Beijing: Chinese donors can now pledge their organs for use in life-saving transplants in parts of the country where nearly 99 out of 100 patients die because of a shortage in organ donations, Vice-Health Minister Huang Jiefu said.
The country's first posthumous organ donation system, jointly launched in March by the Red Cross Society and the Ministry of Health in 10 pilot regions including Tianjin, Wuhan and Shenzhen cities, is now ready to serve applicants, Huang said.
The system will be expanded nationwide in the coming years, Huang said.
Earlier, people could also donate their bodies after death but only for research purposes.
Under the new system, donors can go to local branches of the Red Cross Society of China to sign documents to donate organs. Death-row inmates and living donors are ineligible to pledge their organs.
"It will help save more dying patients who are waiting for a matching organ, lower the cost for the procedure and crack down on organ trafficking," Huang said in an interview with China Daily.
Almost 30 years after its first organ transplant, China still relies on executed prisoners as a major source of donated organs, mainly for liver and kidney transplants.
Although the organ transplant regulation issued in 2007 banned organ trading, a black market for organ transplants is thriving, experts have said.
"As China becomes rich and its people more well educated, a growing number of people would like to donate organs to help those in need of a transplant but find no way to do so," said Wang Ping, director of the relief and health department under the Red Cross Society.
He cited body donations as an example.

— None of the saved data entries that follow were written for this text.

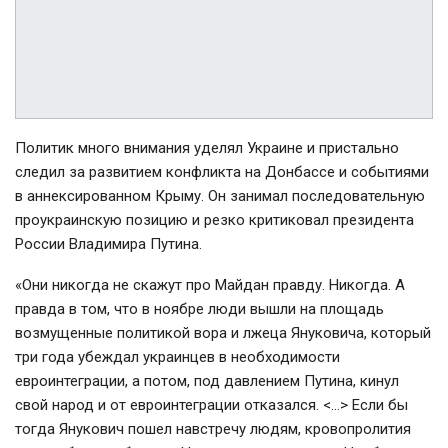
Политик много внимания уделял Украине и пристально
следил за развитием конфликта на Донбассе и событиями
в аннексированном Крыму. Он занимал последовательную
проукраинскую позицию и резко критиковал президента
России Владимира Путина.
«Они никогда не скажут про Майдан правду. Никогда. А
правда в том, что в ноябре люди вышли на площадь
возмущенные политикой вора и лжеца Януковича, который
три года убеждал украинцев в необходимости
евроинтеграции, а потом, под давлением Путина, кинул
свой народ и от евроинтеграции отказался. <…> Если бы
тогда Янукович пошел навстречу людям, кровопролития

To date, more than 80,000 people in the country have donated their bodies mainly for scientific studies and the number keeps rising.
To encourage donations under the new system, a special fund will also be established with support from the society, the government and organ recipients to help console poor families of donors, Wang said.
"But it is not organ trading," he said.
The Red Cross Society, one of the largest charities in the nation, is busy training staff to promote organ donation, a practice that has been considered to run contrary to the Chinese tradition that the body comes from parents and has to be kept intact even after death, Wang said.
Selected medical workers from hospitals' intensive care units are also included in the system to help identify potential willing donors and assist them, he said.
"It needs the support of all stakeholders including the hospital, general public and the transportation and public security departments," Wang said.
Each year, more than 100,000 people die in car accidents in China and many of them might be organ donors if informed beforehand, experts said.
For that, "we are considering, like many foreign countries such as the US, to print signed consent on the drivers' licenses of willing donors," Wang said.
Similarly, relevant organizations will be established under the system to facilitate donations in terms of procurement and distribution, he said.